I’m very interested and have been passively researching it. Sounds like you are doing the main two BitCoin wallets. There were two others I liked. They’re not as well known but seemed more flexible.

@hello I appreciate the enthusiasm but you do realise that the bitcoin mining mantle has long passed from cpu to gpu and on to asic, right? The only thing a user’s OS choice effects is the security of their private key(s). On that topic… Both thumbs up to all the people that jumped in to help ensure that OpenBSD’s bills are paid.

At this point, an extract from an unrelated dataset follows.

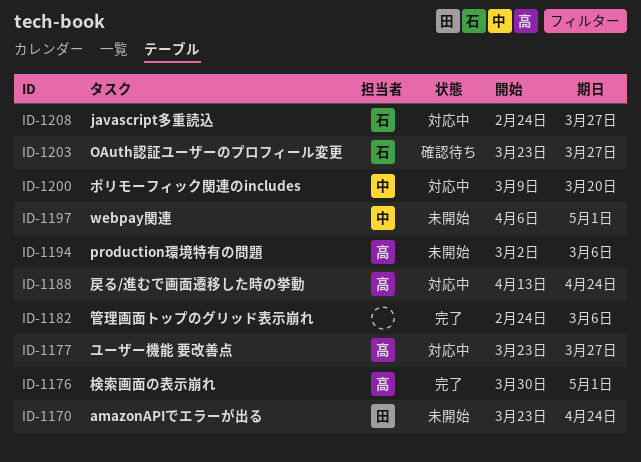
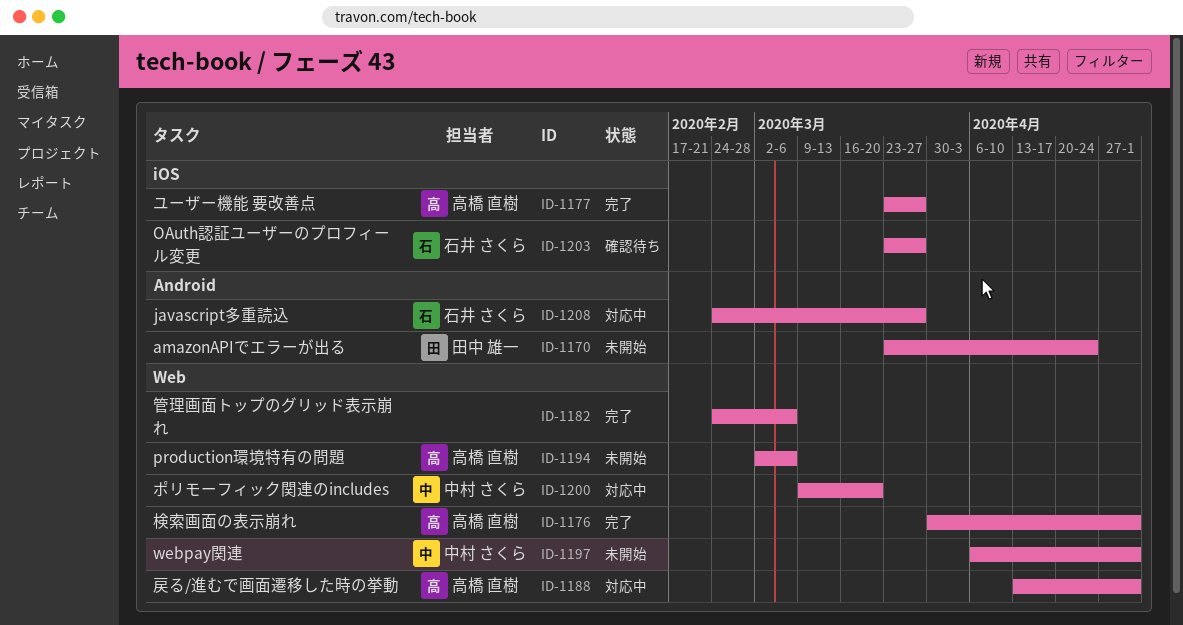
ID-1177, status: 対応中 -> 完了
ID-1188, due: Apr 24 -> May 1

Anyways… If there were enough Haiku users that also traded bitcoin to justify it, I just wanted to float the idea of a simple, non-mining, native wallet application for this OS.

That would be EPIC for the community.

People would chose Haiku for their main mining OS because it would be way faster then Linux, and developers that are also miners would see the project and start helping out the community and Haiku would become extremely popular and may have thousands of forks like Linux GNU.

OS choice affects not just private key security, but also the availability of:

  • drivers for those ASIC devices
  • bitcoin mining software
  • and bitcoin wallet software

I’m currently looking for Haiku-based solutions for mining using ASICs, and for a multi-wallet client such as Bitcoin Armory. I don’t mind reading code, but haven’t written any code recently.

I suppose Bitcoin Core (previous called Bitcoin-QT or–confusingly–just Bitcoin) should be a first port. It supports ONE wallet at a time. For the ASICs I have access to, USB drivers would be required, and I believe these already exist for Linux. The driven chip seems to be an FTDI serial port converter. For mining software, cgminer or bfgminer might work for basic, archaic text-mode; for robustness, something like CGWatcher would be better–with perhaps some simplification of GUI.

Why Bitcoin only ?

http://www.multiminerapp.com/

An interesting feature could be to let users decide to balance the mining (50%/50% or at least 90%/10%) both for the themselves and for the project by simply running the OS…

I wrote recently a bitcoin-bot, which runs on a server and connects to bitstamp, and which can be controlled by the user over a qt-qui :slight_smile:
It was in the testing phase, when the problem with mtgox appeared. And then I stopped working on it. If there is interest, and good ideas of the features it should have, I think, I would do it, but I’m not entirely sure. And a condition is also that haiku can update itself, since, I don’t want to reinstall everything after i wanted to update to the latest nightly.